Ces distinctions  m’ont  permis de  nouer une amitié avec le musicien-promoteur  Jean-Claude  DICK, qui m’a mis en relation plus tard  avec King Mensah avec qui j’ai travaillé de 2009 à 2015. J’ai été donc pour lui, un bras droit, un choriste et parfois une  doublure  sur certains morceaux. C’était  une  très  riche  et instructive  expérience. Cette collaboration justifie le fait qu’aujourd’hui, certaines personnes retrouvent mon mentor  à travers  mes  prestations.

 

FI : Qu’est-ce-qui démarque alors  ta  musique de celle du roi de la musique togolaise?

JS : Je tiens  beaucoup à  imprimer  ma propre marque,  histoire de confirmer mon talent et ma détermination  à devenir  un artiste  authentique et surtout   professionnel. Ainsi, je fais de la World music avec tendance qui va  plus vers l’acoustique. Ma  musique  est panafricaine  et véhicule des messages  qui n’ont pas de  frontière.

Chaque peuple, ethnie, religion et catégorie de personne s’y retrouve. 

 

FI : Quels sont les messages contenus dans votre musique ?

JS : J’y  parle de la vie quotidienne, m’attaquant à des thématiques comme la sagesse, l’amour, la déception,  l’espoir, etc.

 

FI : quelles productions as-tu déjà à ton actif ?

JS : La quasi-totalité de mes œuvres sont  actuellement  jouées sur   des chaines  locales et internationales.  Mieux,  les retours que nous avons sont positifs mais aussi  interpellatifs.  Cependant,  J’ai aujourd’hui à mon actif  quatre morceaux : Dodji, qui avait en 2013 remporté  le concours  de  téléréalité « Talent d’or » ; Nyawo dans lequel je parle de déception amoureuse ; dans  N’tifafa,  j’appelle les fils et filles du Togo à l’union et la paix ; enfin, Xixea goglo  est une chanson qui rappelle aux hommes les traitements de valeur qui doivent être réservés à toutes les femmes du monde sans distinction. J’ai plusieurs autres morceaux en attente de lancement, faute de moyens.

 

FI : Quelles sont vos relations avec les autres artistes ?

JS : J’ai travaillé ou partagé la scène avec King Mensah, Charl’ozo, Olibig, Kossi Apeson etc. Plusieurs artistes m’ont inspiré. Aujourd’hui, j’apprécie beaucoup  l’icône de la musique traditionnelle ivoirienne, Dobé Valery Nyaoré. C’est mon artiste de référence et je rêve de faire un featuring avec elle.  J’ai de bonnes relations avec les autres artistes  du pays  et certains de la sous-région.

 

FI : Une année nouvelle vient de démarrer. Que réservez-vous à vos fans ?
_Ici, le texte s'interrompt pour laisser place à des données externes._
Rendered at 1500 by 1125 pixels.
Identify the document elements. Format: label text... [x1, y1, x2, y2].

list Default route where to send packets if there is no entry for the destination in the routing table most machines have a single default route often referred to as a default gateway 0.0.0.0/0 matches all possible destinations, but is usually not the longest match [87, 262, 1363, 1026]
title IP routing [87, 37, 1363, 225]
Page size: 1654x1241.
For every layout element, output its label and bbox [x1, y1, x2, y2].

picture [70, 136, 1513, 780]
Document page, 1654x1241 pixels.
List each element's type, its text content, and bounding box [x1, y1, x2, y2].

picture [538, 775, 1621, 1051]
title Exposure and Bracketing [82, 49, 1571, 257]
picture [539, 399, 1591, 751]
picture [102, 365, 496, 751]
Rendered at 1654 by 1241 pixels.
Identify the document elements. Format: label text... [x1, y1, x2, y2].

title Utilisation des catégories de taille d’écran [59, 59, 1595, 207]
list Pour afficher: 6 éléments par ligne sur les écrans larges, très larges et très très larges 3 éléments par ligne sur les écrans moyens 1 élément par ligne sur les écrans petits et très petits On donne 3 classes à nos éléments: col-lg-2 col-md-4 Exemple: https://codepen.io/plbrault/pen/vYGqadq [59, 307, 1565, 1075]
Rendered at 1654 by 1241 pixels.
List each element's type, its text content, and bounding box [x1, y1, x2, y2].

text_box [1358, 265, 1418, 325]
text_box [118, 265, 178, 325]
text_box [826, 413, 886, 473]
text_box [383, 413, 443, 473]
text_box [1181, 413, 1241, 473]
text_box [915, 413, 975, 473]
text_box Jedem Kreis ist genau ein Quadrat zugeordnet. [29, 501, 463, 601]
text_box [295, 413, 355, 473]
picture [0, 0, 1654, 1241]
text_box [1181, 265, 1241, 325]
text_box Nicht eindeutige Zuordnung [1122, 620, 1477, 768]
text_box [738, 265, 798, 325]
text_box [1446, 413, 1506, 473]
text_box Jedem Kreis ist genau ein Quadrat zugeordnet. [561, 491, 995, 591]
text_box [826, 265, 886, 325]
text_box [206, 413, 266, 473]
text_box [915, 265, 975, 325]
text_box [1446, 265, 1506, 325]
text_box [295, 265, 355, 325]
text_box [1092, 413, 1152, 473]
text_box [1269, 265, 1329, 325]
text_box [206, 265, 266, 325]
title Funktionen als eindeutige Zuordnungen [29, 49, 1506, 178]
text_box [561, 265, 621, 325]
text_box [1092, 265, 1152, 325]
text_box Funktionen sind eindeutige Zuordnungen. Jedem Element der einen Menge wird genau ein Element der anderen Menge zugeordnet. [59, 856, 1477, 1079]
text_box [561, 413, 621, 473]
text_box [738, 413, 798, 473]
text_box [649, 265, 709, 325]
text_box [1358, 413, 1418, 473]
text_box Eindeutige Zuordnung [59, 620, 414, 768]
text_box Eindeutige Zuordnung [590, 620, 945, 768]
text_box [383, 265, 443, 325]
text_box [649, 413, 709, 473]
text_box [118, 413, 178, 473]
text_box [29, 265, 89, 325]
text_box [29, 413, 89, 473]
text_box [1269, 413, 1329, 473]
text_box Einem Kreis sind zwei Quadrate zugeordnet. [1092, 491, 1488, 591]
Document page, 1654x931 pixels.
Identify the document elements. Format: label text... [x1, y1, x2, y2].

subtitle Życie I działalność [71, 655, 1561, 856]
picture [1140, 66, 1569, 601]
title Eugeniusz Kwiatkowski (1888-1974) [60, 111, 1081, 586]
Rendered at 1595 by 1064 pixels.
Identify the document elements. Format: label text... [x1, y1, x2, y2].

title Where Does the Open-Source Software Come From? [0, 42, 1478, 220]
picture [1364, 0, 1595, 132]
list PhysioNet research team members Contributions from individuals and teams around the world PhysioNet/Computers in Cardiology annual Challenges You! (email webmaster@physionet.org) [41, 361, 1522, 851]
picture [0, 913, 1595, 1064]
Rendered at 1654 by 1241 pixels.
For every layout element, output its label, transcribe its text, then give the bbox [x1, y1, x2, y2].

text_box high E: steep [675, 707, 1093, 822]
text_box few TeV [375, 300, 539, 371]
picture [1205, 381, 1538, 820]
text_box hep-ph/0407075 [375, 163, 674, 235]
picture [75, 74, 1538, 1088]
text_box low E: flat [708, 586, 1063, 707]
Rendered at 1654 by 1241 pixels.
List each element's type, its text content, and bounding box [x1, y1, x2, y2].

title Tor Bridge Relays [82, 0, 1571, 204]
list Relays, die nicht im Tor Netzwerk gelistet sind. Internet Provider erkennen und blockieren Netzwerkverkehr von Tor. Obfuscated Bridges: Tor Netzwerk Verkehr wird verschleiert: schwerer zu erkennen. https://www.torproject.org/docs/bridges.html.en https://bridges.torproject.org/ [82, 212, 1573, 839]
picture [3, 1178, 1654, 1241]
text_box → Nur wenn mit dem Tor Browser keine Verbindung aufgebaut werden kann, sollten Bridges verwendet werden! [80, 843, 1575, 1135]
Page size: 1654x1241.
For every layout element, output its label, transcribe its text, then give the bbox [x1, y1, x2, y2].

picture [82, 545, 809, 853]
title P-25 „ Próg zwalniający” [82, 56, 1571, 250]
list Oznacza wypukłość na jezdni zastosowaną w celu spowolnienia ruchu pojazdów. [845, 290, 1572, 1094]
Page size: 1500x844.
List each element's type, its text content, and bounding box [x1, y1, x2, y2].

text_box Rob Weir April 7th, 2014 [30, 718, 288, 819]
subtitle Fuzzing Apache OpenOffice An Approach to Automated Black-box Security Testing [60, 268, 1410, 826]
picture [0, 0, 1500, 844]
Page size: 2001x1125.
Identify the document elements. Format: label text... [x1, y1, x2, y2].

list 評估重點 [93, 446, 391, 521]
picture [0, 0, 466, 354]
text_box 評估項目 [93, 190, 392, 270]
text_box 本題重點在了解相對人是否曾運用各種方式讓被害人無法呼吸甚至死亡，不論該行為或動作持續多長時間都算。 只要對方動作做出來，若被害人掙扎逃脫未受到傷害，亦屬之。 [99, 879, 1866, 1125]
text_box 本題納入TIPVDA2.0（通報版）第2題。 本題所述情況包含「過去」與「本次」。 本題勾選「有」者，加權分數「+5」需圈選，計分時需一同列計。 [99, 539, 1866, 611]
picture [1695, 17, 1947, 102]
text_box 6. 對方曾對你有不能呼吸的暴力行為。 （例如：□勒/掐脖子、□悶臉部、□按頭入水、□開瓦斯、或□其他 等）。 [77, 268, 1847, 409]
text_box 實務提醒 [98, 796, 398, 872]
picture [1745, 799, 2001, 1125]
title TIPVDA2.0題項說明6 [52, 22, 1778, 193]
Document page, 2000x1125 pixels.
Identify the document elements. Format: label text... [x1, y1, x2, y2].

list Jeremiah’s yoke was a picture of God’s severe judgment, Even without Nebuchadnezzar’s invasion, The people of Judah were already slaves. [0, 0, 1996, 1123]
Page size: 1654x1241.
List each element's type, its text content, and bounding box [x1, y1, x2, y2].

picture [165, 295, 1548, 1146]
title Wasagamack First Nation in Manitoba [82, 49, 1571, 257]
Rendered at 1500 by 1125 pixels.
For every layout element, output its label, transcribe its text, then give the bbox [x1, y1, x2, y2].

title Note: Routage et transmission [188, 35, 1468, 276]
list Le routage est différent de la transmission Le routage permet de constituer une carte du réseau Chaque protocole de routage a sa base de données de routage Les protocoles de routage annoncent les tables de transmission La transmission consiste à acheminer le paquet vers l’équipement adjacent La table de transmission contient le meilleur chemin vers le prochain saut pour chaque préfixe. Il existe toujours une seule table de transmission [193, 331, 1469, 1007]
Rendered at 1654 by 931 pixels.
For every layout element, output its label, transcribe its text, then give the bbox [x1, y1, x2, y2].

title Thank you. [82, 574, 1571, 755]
JS : En 2016, je compte sortir mon premier album. Je pense aussi organiser et participer à des événements pour promouvoir ma musique. Je suis passionné par les festivals et les voyages. Je suis togolais de nationalité mais panafricain dans mon cœur. Etant donné que je fais du live, j’ambitionne de prester sur des festivals. 

Un grand merci aux promoteurs culturels et à vous les médias. C’est un honneur pour moi d’être l’invité de Focus Infos. Mes meilleurs vœux à vos lecteurs.   Que Dieu bénisse notre pays et notre continent.